SAYFALAR

6 Şubat 2014 Perşembe

Zaman mı insanı, insan mı zamanı değiştirir?

"Dün ve Ferda", Orhan Kemal Roman Ödülü, Haldun Taner ve Yunus Nadi Öykü Ödülü sahibi, literatürde "Modern zamanların romancısı" şeklinde tanımlanan usta kalem Erendiz Atasü'nün Kasım 2013 çıkışlı son romanı.

Atasü’nün metni yoğun bir metin, güçlü duyguları ve zor bir dönemi 213 sayfada yormadan, sıkmadan, başarılı bir şekilde toparlayan bir anlatımla kaleme alınmış. Okuruna bir mesele veriyor ve o meselenin parçalarını sunuyor. Yanlış bilinen doğruları karakterleri vasıtasıyla okuyucusuna taşıtıp bırakacakları yeri kendilerinin bulmasını bekliyor. En önemlisi anlamalarını istiyor.

"Dün ve Ferda" için anlatırken anlaşılmak isteyen bir roman denilebilir. İsminden yola çıkıldığında dünü, bugüne ve geleceğe devşirerek anlatan 60’ların başı ile 2000’lerin başı arasında gerçekleşmiş olan darbeler, siyasal dalgalanmalar, aşklar, aile ilişkileri, beklentiler hayal kırıklıkları, başarısızlıklar, ülke gündemi gibi pek çok konuya dokunarak yol alıyor. Sol-Sağ, Liberalizm, Kapitalizm, Sosyalizm, Proletarya, Özelleştirme, Neoliberalizm, Faşizm, Laiklik, Milliyetçilik, Cumhuriyetçilik gibi ana kavramların 60'lar Türkiye’si ile 2000’ler Türkiye’si arasındaki değişim ve dönüşümünü sorguluyor. Bunu yaparken aralara girerek bu kavramları en olağan şekilde yalın haliyle açıklamaya çabalıyor.

* [Sağlanan satırlar]
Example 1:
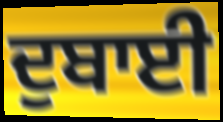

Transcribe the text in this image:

ਦੁਬਾਈ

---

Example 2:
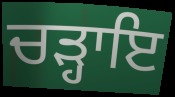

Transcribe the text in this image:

ਚੜ੍ਹਾਇ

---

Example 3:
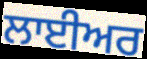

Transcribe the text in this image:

ਲਾਈਅਰ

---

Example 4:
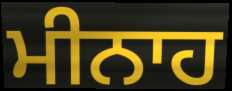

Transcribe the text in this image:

ਮੀਨਾਹ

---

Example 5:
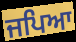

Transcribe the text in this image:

ਜਪਿਆ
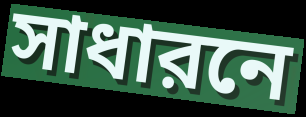
সাধারনে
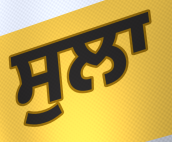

* [Yapılacak görev]
"Dün ve Ferda" romanı üzerine yazılmış değerlendirmeyi kaldığı yerden sürdürün. Satırlar, metinden bağımsız ayrı bir malzemedir.

* [Görevin yanıtı]
Atasü incelediği meselelerin merkezine Ferda karakterini koyuyor. En azından hikayeye giriş yaparken okurun böyle hissetmesini sağlıyor. Zira usta romancının hiçbir karakteri olay içerisinde yan karakter olma özelliği göstermiyor. Prof. Dr. Kazım Beyazıt, Prof. Dr. Hürriyet Berkman, Ferda’nın eşi Özdemir ve kızı Barış için teker teker ayrılmış bölümler mevcut. Yazar tüm karakterlerine aynı şiddette bir önem dozu biçiyor, ancak olayların akış grafiği içerisinde hepsini birinin duygusal ve fiziksel dünyasına Ferda Başarır’ın dünyasına bağlıyor.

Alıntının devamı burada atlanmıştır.